那不是意外,是處心積慮的**。以他現在的處境,根本無力反抗家族的安排。拒絕?只會被強行押送。逃跑?帶著靈兒,能逃出青陽城幾步?楚家的眼線遍布全城。
絕路。
但楚淵的眼底,卻燃起兩點幽暗的火星。
萬魂窟……絕地。十死無生。尤其是第七層,據說從未有活人走出來過。
可若留在楚家,同樣是死路一條,而且會死得悄無聲息,連累靈兒。
絕地,或許藏著一線生機。
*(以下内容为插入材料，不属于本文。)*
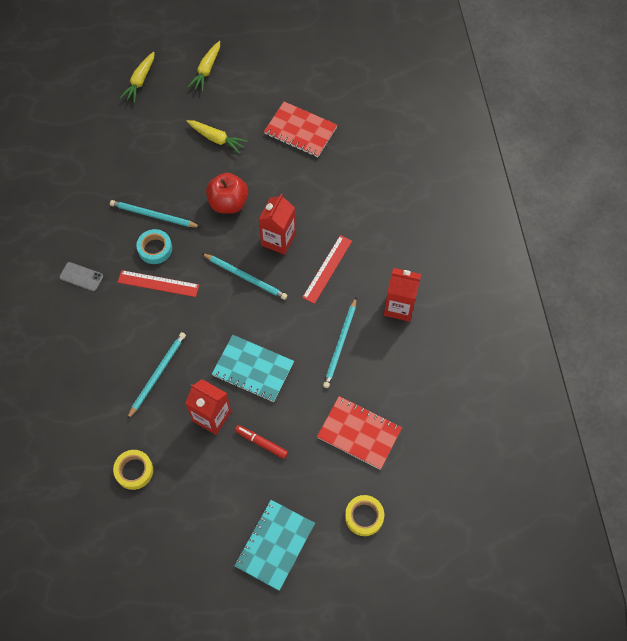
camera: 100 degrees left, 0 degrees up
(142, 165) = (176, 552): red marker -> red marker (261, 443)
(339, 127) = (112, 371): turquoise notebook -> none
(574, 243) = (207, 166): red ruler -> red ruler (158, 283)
至少,那里不在楚家的掌控之下。至少,墜入其中,在所有人眼中,他楚淵就已經是個死人。一個“死人”,有時比活人更方便做事。
一個瘋狂而冰冷的計劃,在他腦海中逐漸勾勒出模糊的輪廓。
他需要準備。至少,要讓靈兒在他“意外”之后,有一段相對安全的時間。
楚淵走到屋內唯一的破木柜前,從最底層摸出一個粗布小包。里面是他這些年偷偷攢下的全部家當:十七枚磨損嚴重的銅幣,一塊母親留下的、觸手溫潤的殘缺玉佩(以前他只當是念想),還有一本字跡稚嫩的薄冊——是靈兒識字后,偷偷記下的,關于哥哥被克扣月例、被欺辱的日期和經過。
他的目光落在那塊玉佩上。月光從破窗欞漏進來,恰好照在玉佩殘缺的邊緣。恍惚間,眉心靈臺處那道灰色的疤痕,傳來一絲極其微弱、近乎錯覺的冰涼悸動。
楚淵握緊了玉佩,粗糙的棱角硌著掌心。
三天。
他只有三天時間。
窗外,濃云不知何時遮蔽了月色,遠處天際隱隱傳來沉悶的雷聲。一場夜雨,即將來臨。
而少年眼中醞釀的風暴,比這夜空更加深沉,更加酷烈。復仇的種子已在血淚中埋下,只待破土而出,便要以燎原之勢,焚盡一切不公與虛偽。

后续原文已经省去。